What the task requires ▸ What is needed here is an exact repetition of the records below, beginning at the line that has "fx_px: 9994" and stopping after the line that has "focal_mm: 50".

Given data ▸
= = =

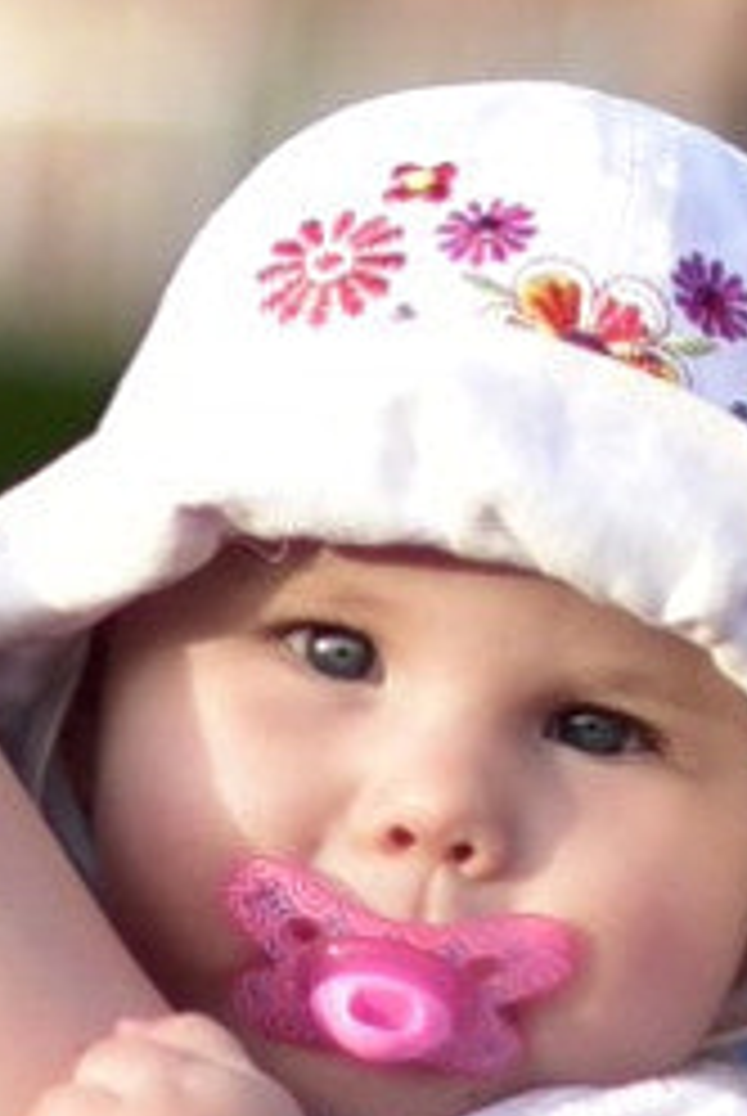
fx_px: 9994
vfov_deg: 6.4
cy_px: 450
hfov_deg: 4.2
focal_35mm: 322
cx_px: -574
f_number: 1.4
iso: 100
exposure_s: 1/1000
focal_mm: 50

= = =

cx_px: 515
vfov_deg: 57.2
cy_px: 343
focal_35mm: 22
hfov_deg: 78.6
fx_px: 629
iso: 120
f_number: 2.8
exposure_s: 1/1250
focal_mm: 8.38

= = =

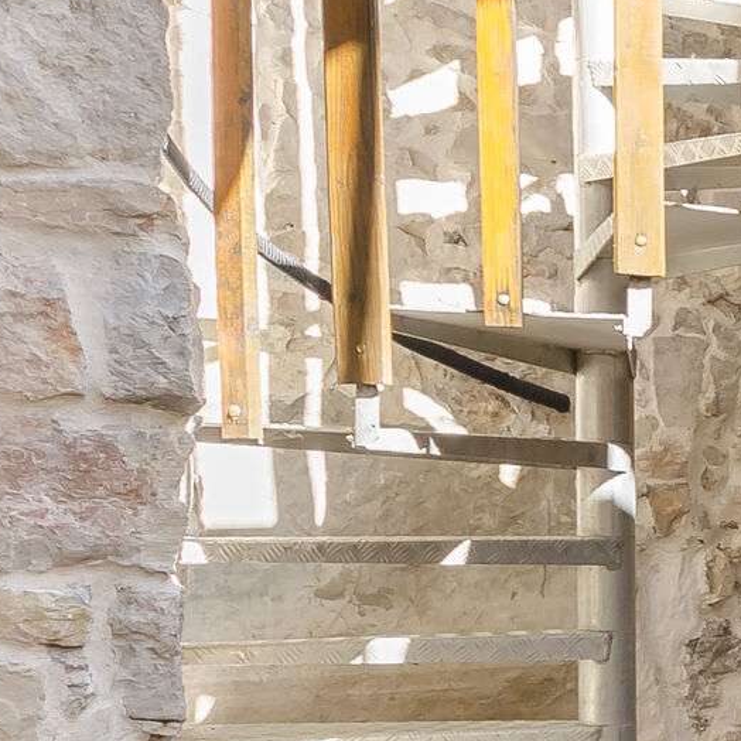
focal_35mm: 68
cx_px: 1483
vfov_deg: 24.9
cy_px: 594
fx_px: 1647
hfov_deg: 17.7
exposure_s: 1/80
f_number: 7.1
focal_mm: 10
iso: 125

= = =

Written answer ▸
fx_px: 9994
vfov_deg: 6.4
cy_px: 450
hfov_deg: 4.2
focal_35mm: 322
cx_px: -574
f_number: 1.4
iso: 100
exposure_s: 1/1000
focal_mm: 50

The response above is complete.